───── Exercise input ─────
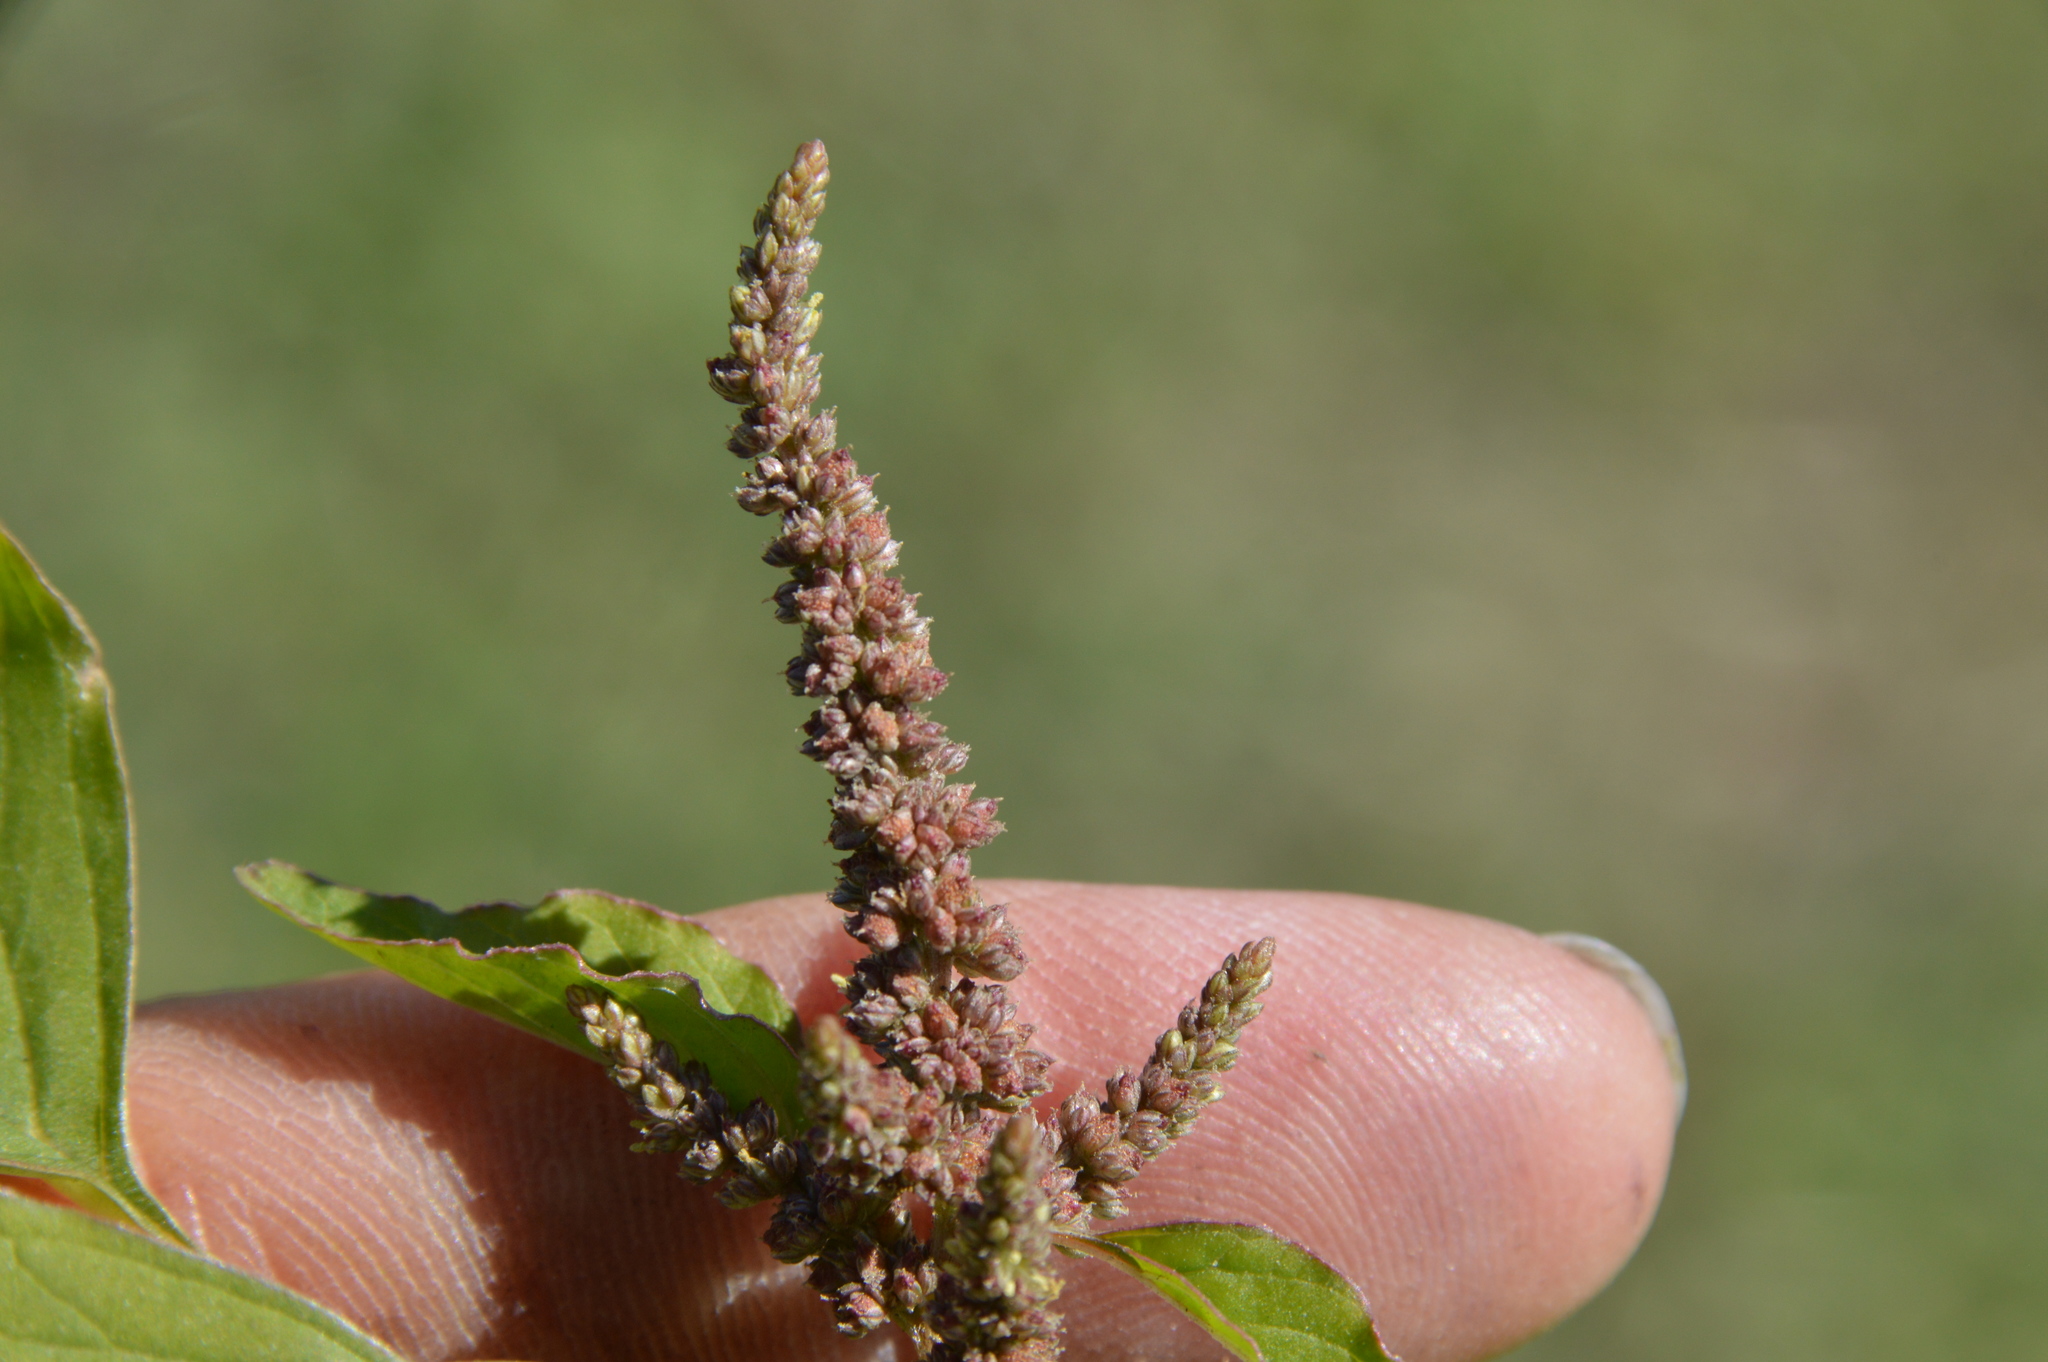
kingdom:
─────
───── Exercise input ─────
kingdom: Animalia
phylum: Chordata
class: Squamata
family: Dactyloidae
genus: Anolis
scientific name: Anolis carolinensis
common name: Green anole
─────
#### [Exercise directions]
Return, word for word, the lines of the listing from the one containing "class: Squamata" through the one containing "common name: Green anole".

#### [Solution]
class: Squamata
family: Dactyloidae
genus: Anolis
scientific name: Anolis carolinensis
common name: Green anole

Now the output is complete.